Korkuteli ilçesi, Antalya’nın en eski yerleşim yerlerinden biri olmasıyla bilinir. Bölge tarihinde birçok medeniyete ev sahipliği yapmış olmasından dolayı Antalya’nın tarihi açıdan önemli ilçelerinden biri olma özelliğine sahiptir. Kaynaklarda eski adı İsinda olarak geçen ilçenin tarihi, Pisidyalılar dönemine kadar uzanmaktadır. Romalılar, Bizanslılar ve Osmanlı gibi birçok medeniyetin izlerinin görüldüğü ilçede, Romalılar Dönemi’nden kalma Keşiş Evi, Selçuklular Dönemi’nden kalma Sultan Alaaddin Camii ve hamam kalıntıları, Hamitoğullarından kalma Taş Medrese ilçenin ne kadar köklü bir tarihe sahip olduğunu kanıtlar niteliktedir.
Bunun yanında nerdeyse ilçenin sembolü haline gelmiş, ziyaretçilerine tarihin tozlu sayfalarında kaybolma olanağı sağlayan eşşiz bir antik kent bulunmaktadır. Her yıl milyonlarca yerli ve yabancı turisti ağırlayan ve kendine hayran bırakan o büyülü kenti siz ziyaret ettiniz mi? İşte o büyülü kentin tüm detayları…
Termessos Antik Kenti
Termessos Antik Kenti, Türkiye’nin en iyi korunmuş antik şehirlerinden biridir. Döneminin dağ kentlerindendir. Bölgede bulunan kaplıcaları sayesinde Milli Park sınırları içine dahil edilmiştir. Termessos, Akdeniz Bölgesinde Antalya ili sınırları içinde yer alıyor. Ören yeri, Termessos Güllük Milli Parkı içinde bulunuyor. Antalya-Korkuteli karayolunun 24. Kilometresinden sola dönüldüğünde Güllük Dağındaki ören yerine ulaşılıyor.
Antik kentin kalıntıları, Antalya-Korkuteli karayolu üzerindeki Yenicekahve yakınında bulunan Hellenistik Devir suru ile başlıyor.

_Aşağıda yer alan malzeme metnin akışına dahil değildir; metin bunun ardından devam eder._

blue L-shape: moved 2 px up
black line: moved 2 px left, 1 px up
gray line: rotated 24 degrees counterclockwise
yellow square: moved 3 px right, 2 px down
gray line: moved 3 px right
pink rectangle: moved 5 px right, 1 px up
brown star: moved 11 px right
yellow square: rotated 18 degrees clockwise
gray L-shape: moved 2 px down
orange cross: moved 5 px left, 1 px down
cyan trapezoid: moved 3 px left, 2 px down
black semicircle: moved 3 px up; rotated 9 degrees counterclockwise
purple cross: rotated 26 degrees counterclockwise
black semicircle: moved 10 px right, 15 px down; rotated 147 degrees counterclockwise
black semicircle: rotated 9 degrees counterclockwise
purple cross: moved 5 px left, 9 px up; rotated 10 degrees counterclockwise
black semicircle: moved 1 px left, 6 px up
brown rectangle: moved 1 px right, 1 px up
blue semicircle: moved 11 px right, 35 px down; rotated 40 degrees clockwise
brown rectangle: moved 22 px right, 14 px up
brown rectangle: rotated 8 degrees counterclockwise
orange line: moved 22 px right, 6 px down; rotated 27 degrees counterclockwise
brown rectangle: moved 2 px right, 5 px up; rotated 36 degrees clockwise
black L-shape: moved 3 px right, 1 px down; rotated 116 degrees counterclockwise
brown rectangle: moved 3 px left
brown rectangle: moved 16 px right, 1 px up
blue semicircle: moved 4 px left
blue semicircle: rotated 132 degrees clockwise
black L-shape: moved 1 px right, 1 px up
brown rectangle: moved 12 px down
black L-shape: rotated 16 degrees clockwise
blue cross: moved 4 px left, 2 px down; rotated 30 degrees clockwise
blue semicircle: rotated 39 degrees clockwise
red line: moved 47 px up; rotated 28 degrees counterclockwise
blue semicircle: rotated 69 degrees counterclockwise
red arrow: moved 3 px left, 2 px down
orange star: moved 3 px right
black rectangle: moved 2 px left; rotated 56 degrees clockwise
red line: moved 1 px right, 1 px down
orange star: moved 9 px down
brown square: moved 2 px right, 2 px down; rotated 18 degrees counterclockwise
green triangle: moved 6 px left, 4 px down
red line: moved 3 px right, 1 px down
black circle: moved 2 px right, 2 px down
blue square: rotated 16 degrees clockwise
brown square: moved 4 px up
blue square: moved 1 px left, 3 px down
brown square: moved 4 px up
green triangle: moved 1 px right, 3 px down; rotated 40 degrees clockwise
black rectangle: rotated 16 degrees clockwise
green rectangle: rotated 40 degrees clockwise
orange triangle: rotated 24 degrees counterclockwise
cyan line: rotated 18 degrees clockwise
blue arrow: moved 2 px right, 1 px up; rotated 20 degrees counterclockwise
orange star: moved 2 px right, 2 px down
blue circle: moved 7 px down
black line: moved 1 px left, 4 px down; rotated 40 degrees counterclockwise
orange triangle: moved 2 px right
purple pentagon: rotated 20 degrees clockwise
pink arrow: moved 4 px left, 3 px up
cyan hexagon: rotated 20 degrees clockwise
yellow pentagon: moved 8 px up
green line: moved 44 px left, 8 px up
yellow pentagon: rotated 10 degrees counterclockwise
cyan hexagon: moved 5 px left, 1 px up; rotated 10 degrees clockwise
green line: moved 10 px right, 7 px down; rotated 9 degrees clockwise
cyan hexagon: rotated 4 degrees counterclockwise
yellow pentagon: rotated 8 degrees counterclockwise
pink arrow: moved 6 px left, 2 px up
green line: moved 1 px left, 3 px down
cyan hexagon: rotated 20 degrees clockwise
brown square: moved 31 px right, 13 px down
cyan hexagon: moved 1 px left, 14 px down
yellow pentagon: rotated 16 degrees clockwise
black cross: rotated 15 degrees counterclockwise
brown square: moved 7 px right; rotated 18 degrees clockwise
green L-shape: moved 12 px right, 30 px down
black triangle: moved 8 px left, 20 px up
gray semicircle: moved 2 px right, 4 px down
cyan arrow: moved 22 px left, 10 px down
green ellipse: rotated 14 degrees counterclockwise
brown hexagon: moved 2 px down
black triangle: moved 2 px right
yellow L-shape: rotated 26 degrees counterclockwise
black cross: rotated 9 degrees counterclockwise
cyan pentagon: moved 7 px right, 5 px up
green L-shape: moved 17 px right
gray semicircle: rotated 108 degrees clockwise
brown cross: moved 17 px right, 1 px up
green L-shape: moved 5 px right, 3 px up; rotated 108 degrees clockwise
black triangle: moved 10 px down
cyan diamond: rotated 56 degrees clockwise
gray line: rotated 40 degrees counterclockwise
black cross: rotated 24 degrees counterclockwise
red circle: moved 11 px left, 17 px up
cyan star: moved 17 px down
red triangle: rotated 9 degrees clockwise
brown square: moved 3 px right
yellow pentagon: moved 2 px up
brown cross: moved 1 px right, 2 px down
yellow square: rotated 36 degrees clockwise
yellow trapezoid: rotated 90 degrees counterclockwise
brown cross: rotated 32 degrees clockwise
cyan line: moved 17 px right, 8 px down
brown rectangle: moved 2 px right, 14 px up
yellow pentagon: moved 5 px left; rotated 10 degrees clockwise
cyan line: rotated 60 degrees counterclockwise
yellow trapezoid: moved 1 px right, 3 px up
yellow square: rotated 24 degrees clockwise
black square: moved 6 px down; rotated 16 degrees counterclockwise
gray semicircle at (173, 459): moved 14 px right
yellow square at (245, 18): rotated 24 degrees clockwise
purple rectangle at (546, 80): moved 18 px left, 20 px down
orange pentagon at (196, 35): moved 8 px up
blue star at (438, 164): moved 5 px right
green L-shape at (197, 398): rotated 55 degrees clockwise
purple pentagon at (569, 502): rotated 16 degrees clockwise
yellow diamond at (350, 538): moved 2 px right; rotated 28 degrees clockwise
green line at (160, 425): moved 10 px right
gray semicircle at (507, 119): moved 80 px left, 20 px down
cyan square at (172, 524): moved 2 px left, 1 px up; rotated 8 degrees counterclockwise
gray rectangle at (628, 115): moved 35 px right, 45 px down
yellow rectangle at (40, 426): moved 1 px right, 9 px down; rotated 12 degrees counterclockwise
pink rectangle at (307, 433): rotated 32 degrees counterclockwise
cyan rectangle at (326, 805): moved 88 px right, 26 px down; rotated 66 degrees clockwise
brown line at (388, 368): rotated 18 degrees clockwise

Termessos Antik Kenti, Pisidia Bölgesi'nin ’Milyas’ olarak anılan güneybatı bölümünde, bugün ‘Güllük’ adını taşıyan Solymos Dağı’nın dorukları arasındaki vadide, Anadolu’nun en eski halklarından Luvi'lerin soyundan gelme Solym’ler tarafından kurulmuş önemli bir antik kenttir. Termessos’un adı tarihi kayıtlarda ilk olarak MÖ 333’te Büyük İskender’in şehri kuşatmasıyla geçiyor. Büyük İskender, Termessoslularla başa çıkamayınca şehri fethetmekten vazgeçmiş.
Antik kent çok sayıda tapınağa ve çok geniş mezarlık alanlarına sahip. Zengin mezar çeşitliliği ve bezemeler bulunuyor. Antik kent aşağı şehir ve yukarı şehir (Akropol) olarak iki kısma ayrılıyor. Kentin en önemli kalıntıları arasında şehir surları, kuleler, kral yolu, Hadrian kapısı, gymnasium, agora, tiyatro, odeon, mezarlar, kemerler ve drenaj sistemi yer alıyor. Çok sayıda tapınağa ve çok geniş mezarlık alanına sahip olan antik kentte zengin mezar çeşitliliği ve savaşçılığı betimleyen kalkan motifli lahitler dikkat çekiyor. Buraya ulaşmak için dik ve dar bir yoldan geçmek gerekiyor. Buraya ulaşmak biraz zahmetli olsa da mutlaka ziyaret edilmesi gereken bir antik kent. Ayrıca burada en son Roma uygarlığının yaşadığı da bilinenler arasında.